**Exercise goal**: Scan the entries for "down". Every line that holds it is to be copied.

**Records for this task**:
***

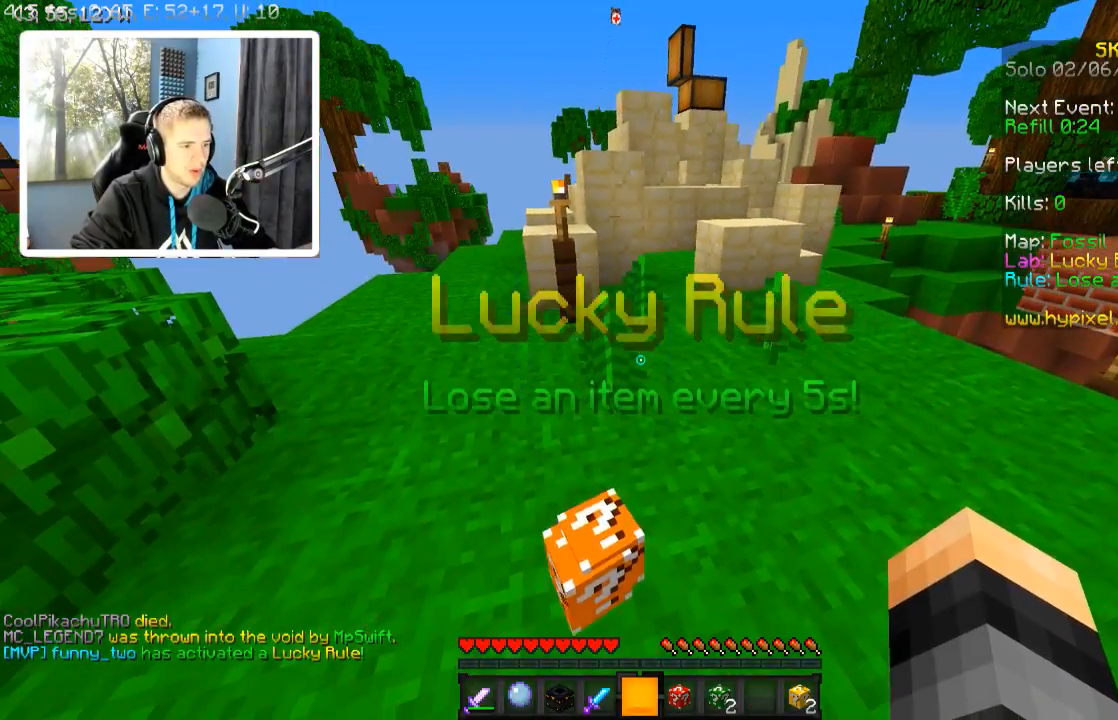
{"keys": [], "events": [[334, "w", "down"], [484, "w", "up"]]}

***

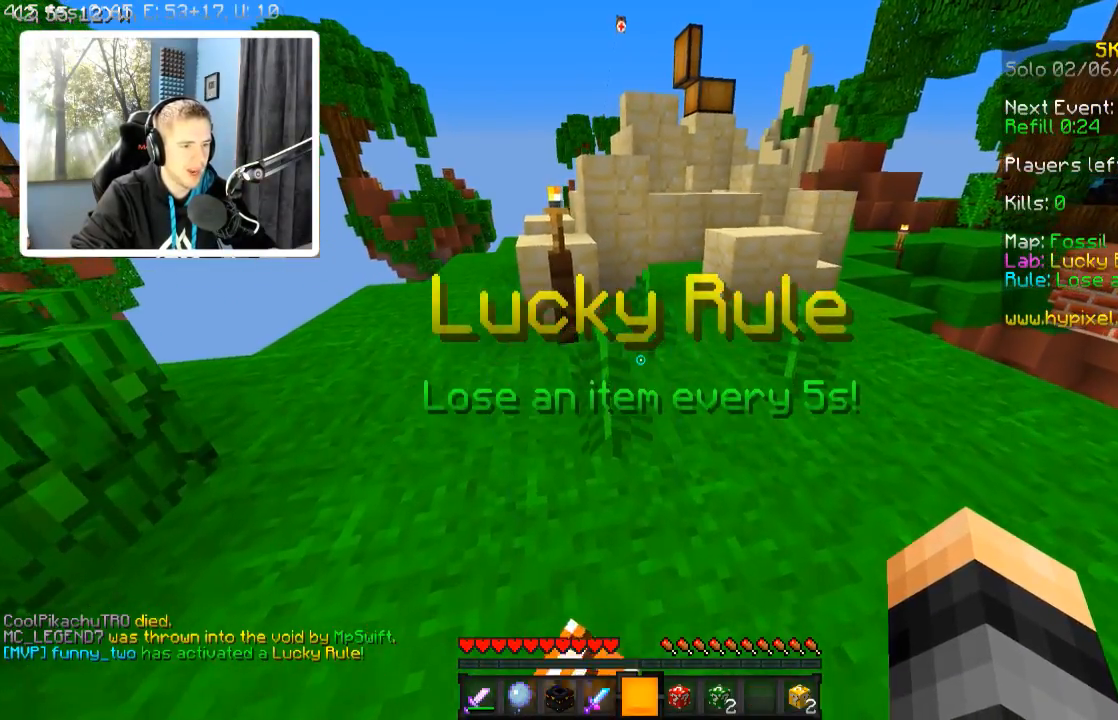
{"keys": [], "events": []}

***

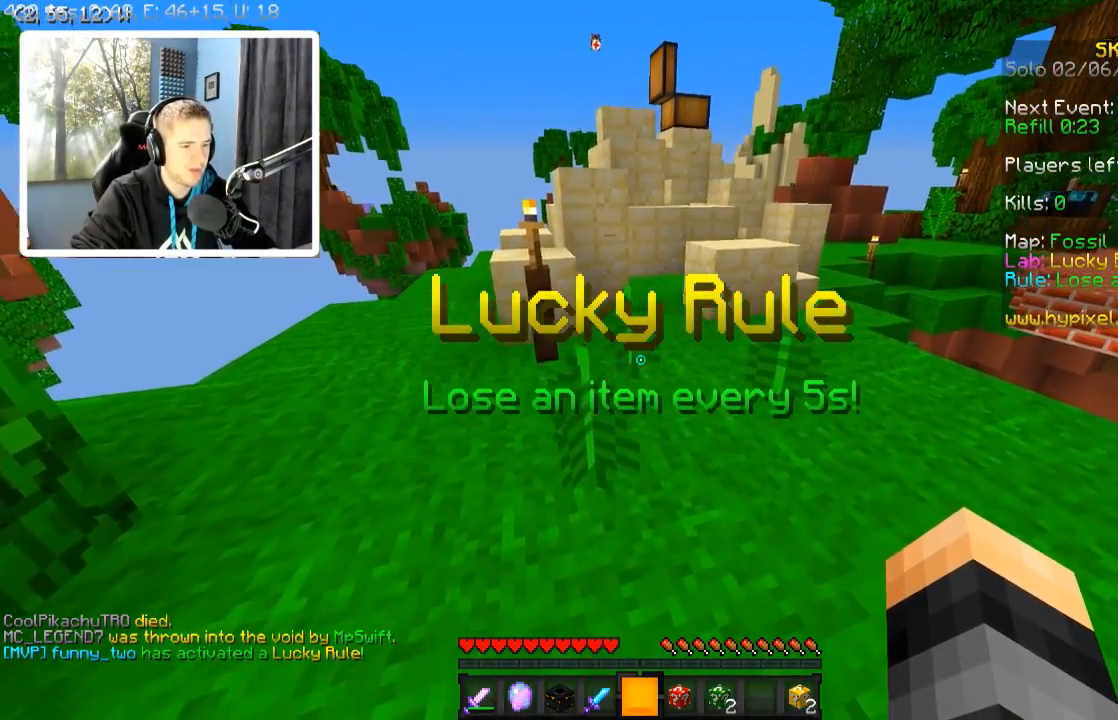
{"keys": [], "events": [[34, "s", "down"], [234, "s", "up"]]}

***

**Response area**:
{"keys": [], "events": [[334, "w", "down"], [484, "w", "up"]]}
{"keys": [], "events": [[34, "s", "down"], [234, "s", "up"]]}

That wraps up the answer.